Collected data:

:::::

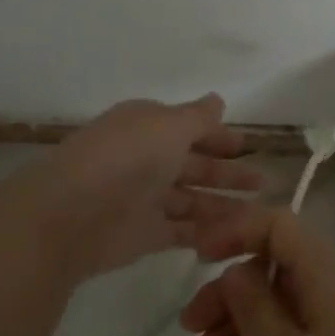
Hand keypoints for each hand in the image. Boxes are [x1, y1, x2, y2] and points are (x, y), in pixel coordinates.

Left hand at [20, 95, 255, 283]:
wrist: (71, 215)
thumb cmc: (126, 157)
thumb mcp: (169, 125)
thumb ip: (198, 117)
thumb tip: (218, 100)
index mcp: (148, 126)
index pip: (189, 128)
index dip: (218, 136)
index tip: (248, 144)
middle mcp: (146, 159)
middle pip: (193, 165)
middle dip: (226, 172)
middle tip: (263, 181)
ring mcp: (145, 199)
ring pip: (192, 199)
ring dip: (222, 203)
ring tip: (258, 212)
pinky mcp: (144, 235)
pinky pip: (182, 230)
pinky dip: (207, 231)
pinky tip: (235, 234)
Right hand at [179, 202, 334, 335]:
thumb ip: (251, 301)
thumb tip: (239, 271)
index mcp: (333, 273)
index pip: (278, 224)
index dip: (234, 230)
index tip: (194, 257)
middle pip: (278, 265)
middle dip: (230, 290)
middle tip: (190, 329)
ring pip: (285, 302)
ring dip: (241, 322)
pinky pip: (300, 332)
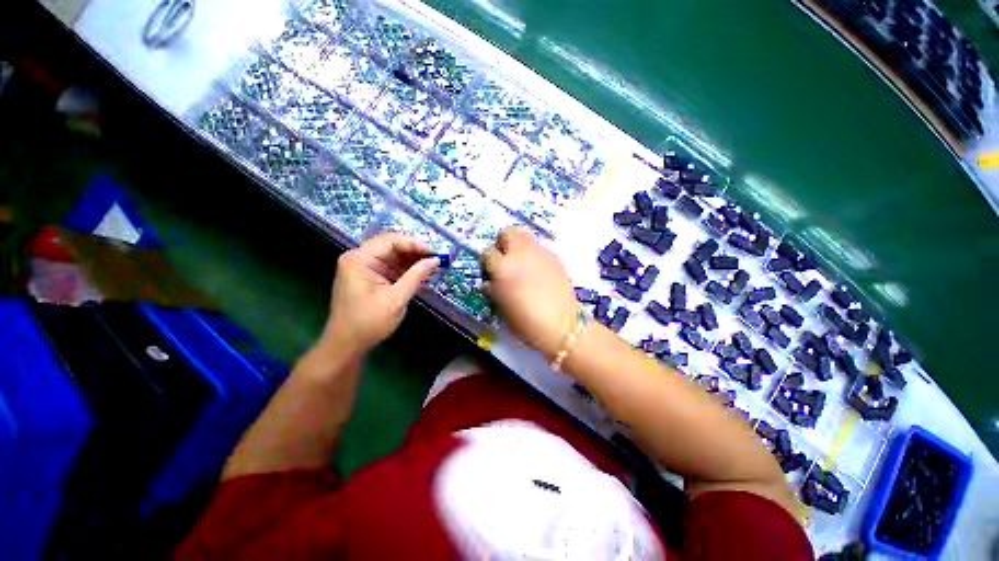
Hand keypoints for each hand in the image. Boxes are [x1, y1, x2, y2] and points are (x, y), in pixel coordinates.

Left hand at [321, 233, 439, 354]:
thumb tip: (435, 261)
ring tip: (429, 269)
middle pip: (388, 246)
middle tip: (434, 261)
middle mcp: (356, 257)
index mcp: (359, 258)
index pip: (391, 240)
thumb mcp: (395, 300)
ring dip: (407, 262)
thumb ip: (415, 277)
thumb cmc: (368, 323)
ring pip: (387, 256)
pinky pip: (382, 267)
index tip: (435, 254)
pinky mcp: (361, 278)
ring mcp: (357, 267)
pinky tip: (415, 277)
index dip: (415, 244)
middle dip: (412, 253)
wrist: (345, 345)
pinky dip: (398, 271)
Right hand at [482, 228, 579, 358]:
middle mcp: (520, 254)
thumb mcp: (502, 308)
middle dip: (503, 244)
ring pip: (525, 235)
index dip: (487, 263)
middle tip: (505, 260)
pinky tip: (538, 272)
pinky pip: (539, 248)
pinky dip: (535, 255)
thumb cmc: (526, 322)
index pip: (487, 252)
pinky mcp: (555, 257)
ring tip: (521, 263)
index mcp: (503, 268)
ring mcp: (540, 252)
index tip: (490, 272)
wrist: (562, 326)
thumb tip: (491, 282)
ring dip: (519, 245)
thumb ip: (494, 290)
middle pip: (507, 233)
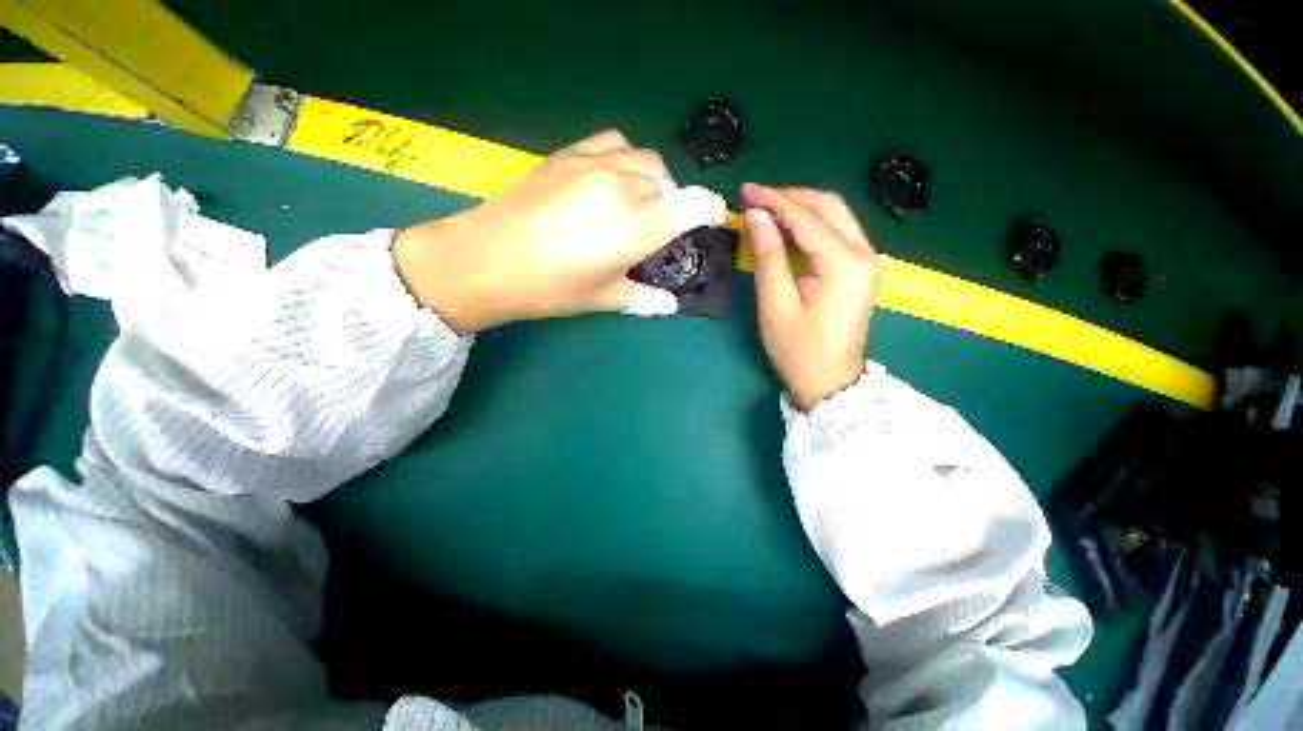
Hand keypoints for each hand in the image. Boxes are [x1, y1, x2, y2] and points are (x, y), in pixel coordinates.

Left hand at [392, 130, 725, 332]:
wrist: (487, 260)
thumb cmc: (552, 288)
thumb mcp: (605, 298)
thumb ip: (645, 298)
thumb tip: (669, 305)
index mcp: (637, 227)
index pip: (693, 206)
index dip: (711, 210)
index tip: (713, 219)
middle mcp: (623, 187)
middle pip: (669, 184)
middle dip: (674, 204)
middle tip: (660, 229)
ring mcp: (594, 165)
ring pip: (645, 160)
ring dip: (653, 180)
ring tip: (638, 202)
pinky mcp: (569, 155)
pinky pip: (613, 143)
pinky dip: (625, 158)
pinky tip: (612, 179)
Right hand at [742, 183, 880, 410]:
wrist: (829, 382)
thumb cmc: (798, 349)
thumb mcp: (776, 304)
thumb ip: (767, 256)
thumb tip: (754, 215)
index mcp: (844, 263)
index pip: (807, 217)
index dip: (773, 199)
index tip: (744, 190)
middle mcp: (863, 253)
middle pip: (828, 206)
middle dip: (789, 198)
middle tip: (754, 201)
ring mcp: (865, 260)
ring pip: (833, 216)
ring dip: (799, 209)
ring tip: (764, 212)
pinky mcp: (858, 269)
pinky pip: (834, 233)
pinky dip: (808, 226)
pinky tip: (785, 230)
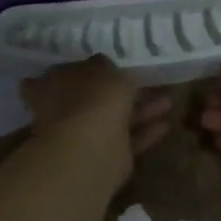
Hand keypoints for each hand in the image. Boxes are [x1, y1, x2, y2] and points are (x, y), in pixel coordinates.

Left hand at [21, 57, 171, 185]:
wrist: (92, 150)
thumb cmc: (92, 100)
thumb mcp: (106, 70)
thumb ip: (108, 67)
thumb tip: (104, 63)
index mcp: (52, 87)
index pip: (66, 74)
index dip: (88, 69)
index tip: (110, 64)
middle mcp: (62, 113)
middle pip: (94, 99)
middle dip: (120, 92)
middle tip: (145, 82)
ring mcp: (82, 137)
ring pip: (115, 119)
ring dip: (140, 111)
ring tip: (168, 101)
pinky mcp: (104, 157)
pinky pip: (127, 140)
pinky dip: (145, 132)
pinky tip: (166, 124)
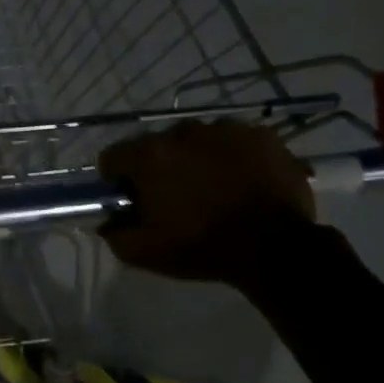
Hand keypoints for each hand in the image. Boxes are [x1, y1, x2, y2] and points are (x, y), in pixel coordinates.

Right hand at [98, 120, 315, 283]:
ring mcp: (226, 129)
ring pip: (198, 140)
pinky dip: (233, 157)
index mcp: (150, 156)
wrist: (275, 248)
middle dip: (160, 168)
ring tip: (215, 190)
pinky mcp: (261, 135)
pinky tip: (243, 182)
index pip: (113, 157)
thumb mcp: (144, 253)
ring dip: (197, 159)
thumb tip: (107, 220)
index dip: (117, 180)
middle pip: (157, 146)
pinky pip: (235, 141)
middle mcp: (184, 132)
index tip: (133, 200)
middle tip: (176, 199)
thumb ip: (114, 233)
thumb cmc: (202, 248)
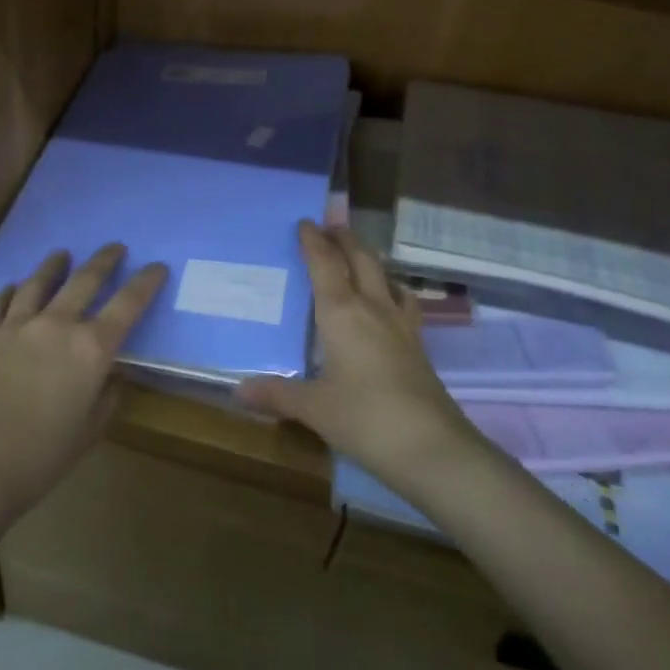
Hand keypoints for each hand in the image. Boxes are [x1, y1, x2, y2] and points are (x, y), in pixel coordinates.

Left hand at [0, 245, 166, 522]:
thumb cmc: (39, 457)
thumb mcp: (88, 432)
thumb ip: (105, 398)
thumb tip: (110, 377)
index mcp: (92, 349)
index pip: (128, 304)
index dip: (146, 282)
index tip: (157, 267)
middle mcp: (57, 326)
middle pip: (85, 280)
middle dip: (104, 260)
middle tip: (115, 247)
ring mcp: (17, 327)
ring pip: (39, 282)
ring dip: (54, 265)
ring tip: (62, 254)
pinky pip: (0, 304)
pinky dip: (10, 291)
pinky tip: (13, 286)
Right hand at [235, 222, 475, 491]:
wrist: (431, 447)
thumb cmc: (364, 418)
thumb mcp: (314, 408)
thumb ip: (277, 395)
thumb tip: (238, 391)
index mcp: (342, 313)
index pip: (325, 265)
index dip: (313, 242)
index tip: (304, 222)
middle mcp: (373, 309)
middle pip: (361, 260)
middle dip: (345, 240)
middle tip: (331, 227)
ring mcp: (401, 326)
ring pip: (386, 277)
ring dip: (371, 260)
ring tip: (360, 257)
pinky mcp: (418, 346)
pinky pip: (404, 303)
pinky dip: (393, 291)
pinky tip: (390, 302)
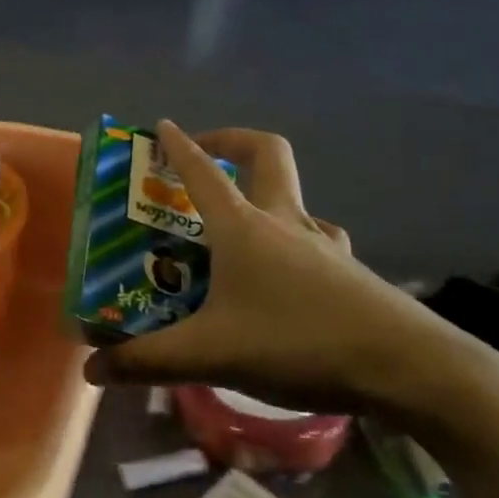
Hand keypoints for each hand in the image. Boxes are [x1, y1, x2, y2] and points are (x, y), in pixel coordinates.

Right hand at [86, 122, 498, 429]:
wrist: (406, 367)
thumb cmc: (298, 342)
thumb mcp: (210, 354)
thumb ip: (147, 361)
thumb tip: (92, 370)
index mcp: (245, 228)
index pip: (203, 172)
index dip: (179, 146)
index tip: (162, 127)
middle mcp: (285, 222)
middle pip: (267, 154)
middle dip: (233, 142)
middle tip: (208, 157)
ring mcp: (324, 244)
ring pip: (296, 199)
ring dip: (267, 196)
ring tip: (242, 227)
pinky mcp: (350, 272)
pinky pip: (318, 239)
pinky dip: (296, 240)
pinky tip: (289, 274)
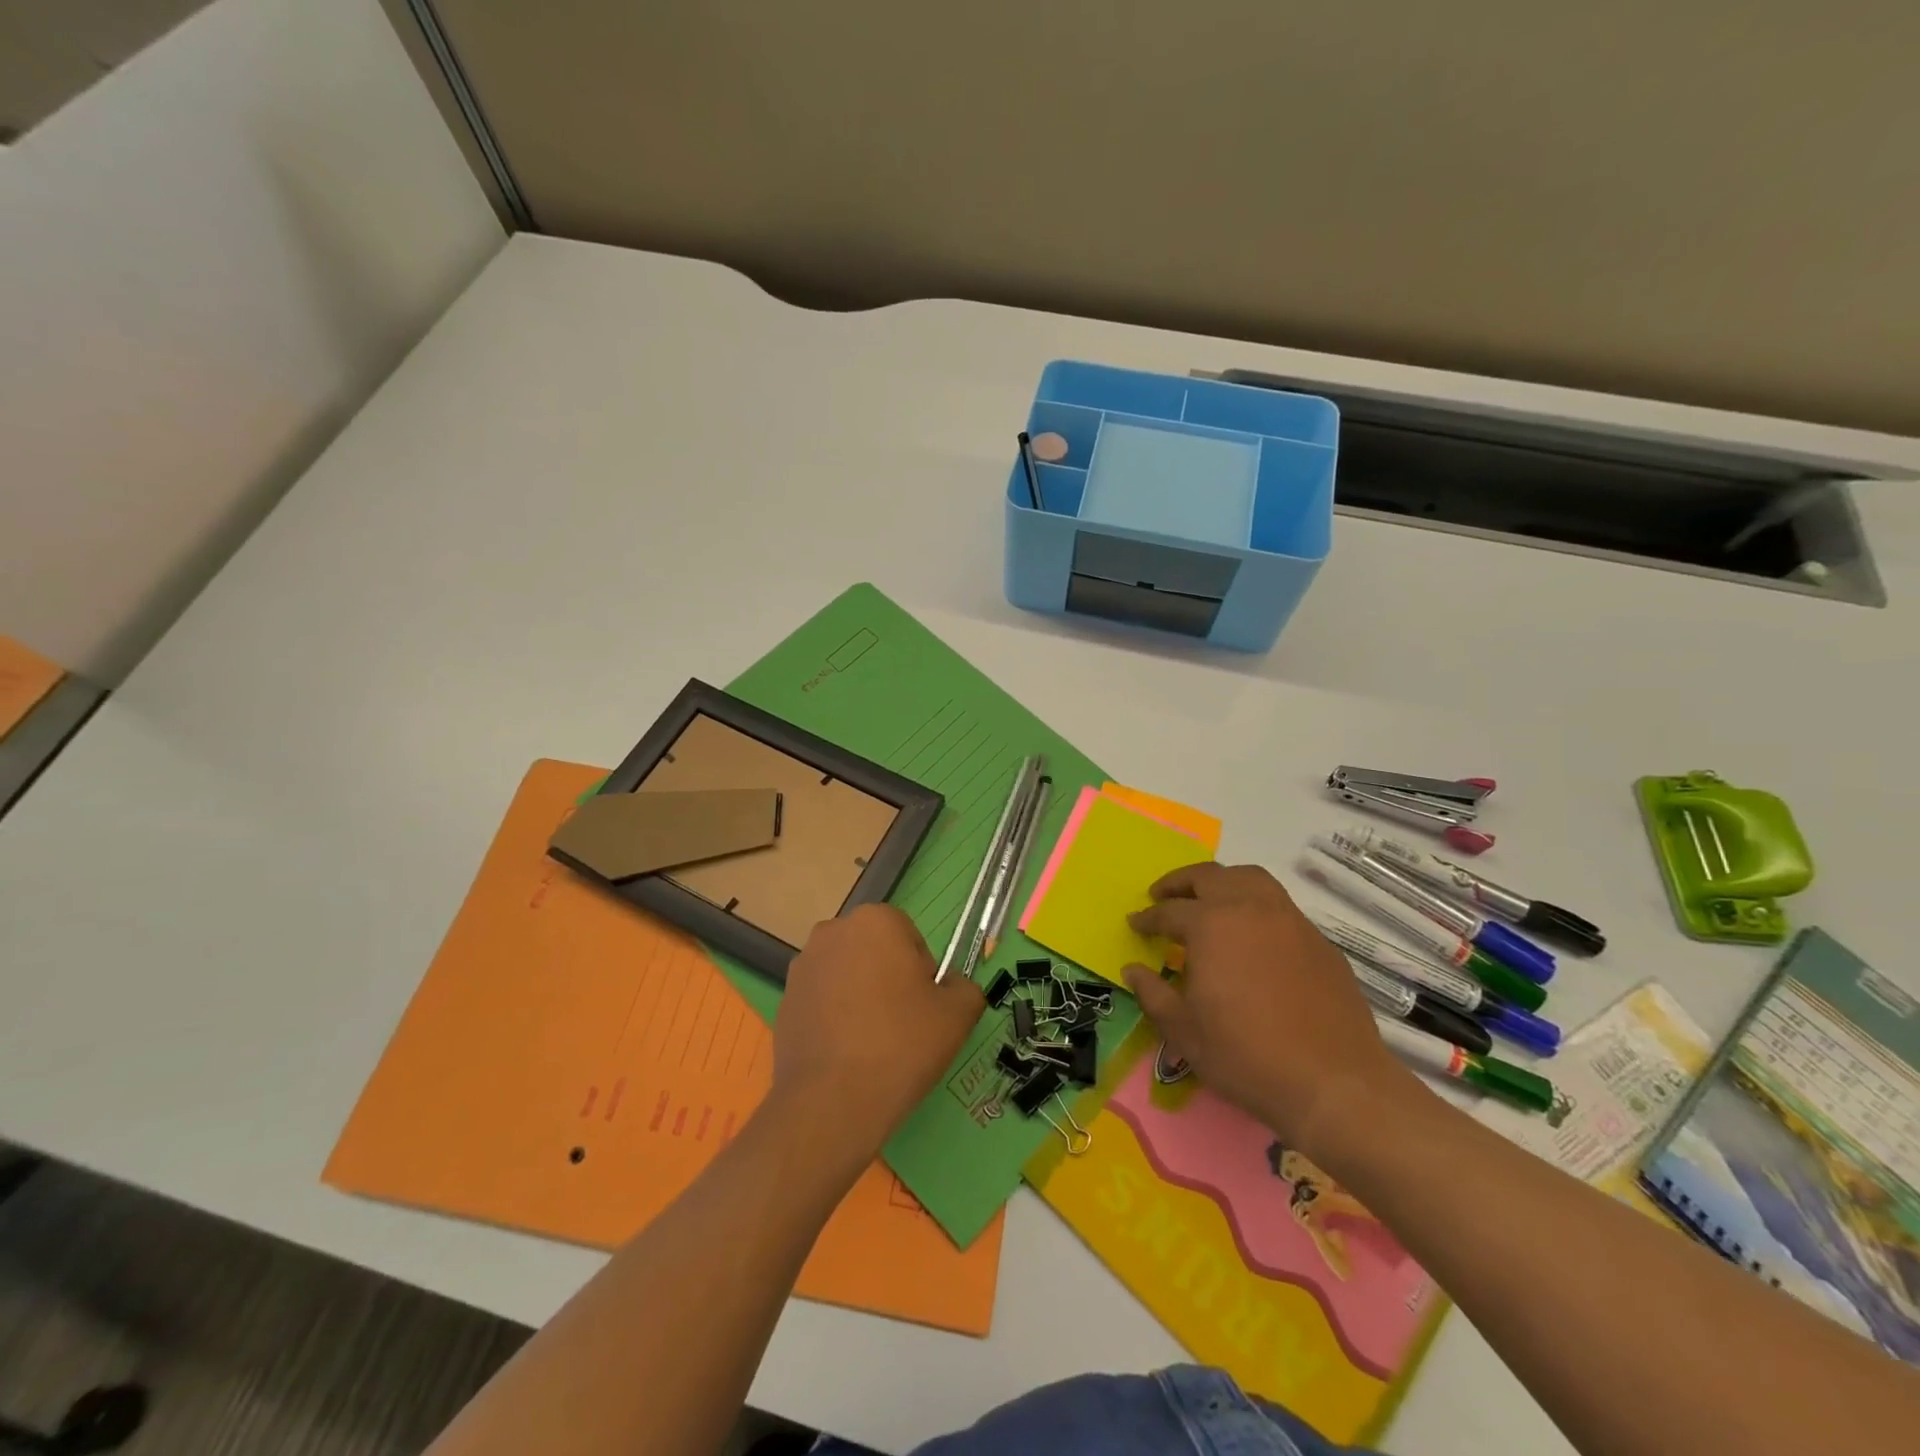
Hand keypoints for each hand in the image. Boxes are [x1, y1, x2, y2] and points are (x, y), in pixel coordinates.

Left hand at [772, 904, 983, 1169]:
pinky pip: (823, 1001)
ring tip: (873, 1044)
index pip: (910, 936)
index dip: (922, 973)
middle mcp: (833, 932)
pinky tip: (846, 1054)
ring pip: (848, 975)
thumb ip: (965, 988)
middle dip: (890, 979)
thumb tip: (952, 986)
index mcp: (875, 921)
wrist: (830, 1103)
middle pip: (876, 951)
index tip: (923, 1007)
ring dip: (861, 997)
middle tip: (902, 1025)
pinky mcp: (784, 1000)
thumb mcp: (958, 1015)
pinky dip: (836, 1018)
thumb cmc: (901, 1045)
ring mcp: (803, 966)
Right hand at [1123, 863, 1408, 1159]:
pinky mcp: (1319, 941)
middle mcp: (1250, 909)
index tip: (1134, 924)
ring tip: (1208, 900)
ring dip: (1222, 882)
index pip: (1169, 911)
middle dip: (1180, 883)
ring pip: (1250, 879)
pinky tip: (1252, 936)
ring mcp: (1290, 921)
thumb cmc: (1246, 1056)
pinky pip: (1279, 906)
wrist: (1333, 1083)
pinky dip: (1255, 907)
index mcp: (1211, 925)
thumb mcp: (1184, 1031)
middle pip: (1209, 876)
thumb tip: (1133, 970)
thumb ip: (1153, 994)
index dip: (1147, 918)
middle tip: (1162, 896)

:::::

WORK TASK:
All that should appear in the answer is the lines above from the line with "index pip: (203, 172)" through the line with "index dip: (922, 973)", retyped exactly, pictures left out.

TASK ANSWER:
index pip: (203, 172)
index dip: (179, 146)
index tip: (162, 127)
middle mcp: (285, 222)
middle pip: (267, 154)
middle dip: (233, 142)
middle tip: (208, 157)
ring mcp: (324, 244)
ring pip: (296, 199)
ring dip: (267, 196)
ring tip: (242, 227)
pinky mcp: (350, 272)
pinky pip: (318, 239)
pinky dip: (296, 240)
pinky tip: (289, 274)
Hand keypoints for each hand in the image. Boxes are [x1, y1, x2, y2] and points are (x, y), in pixel coordinates.

Left hand at [772, 904, 983, 1169]:
pinky pip: (823, 1001)
ring tip: (873, 1044)
index pip: (910, 936)
index dip: (922, 973)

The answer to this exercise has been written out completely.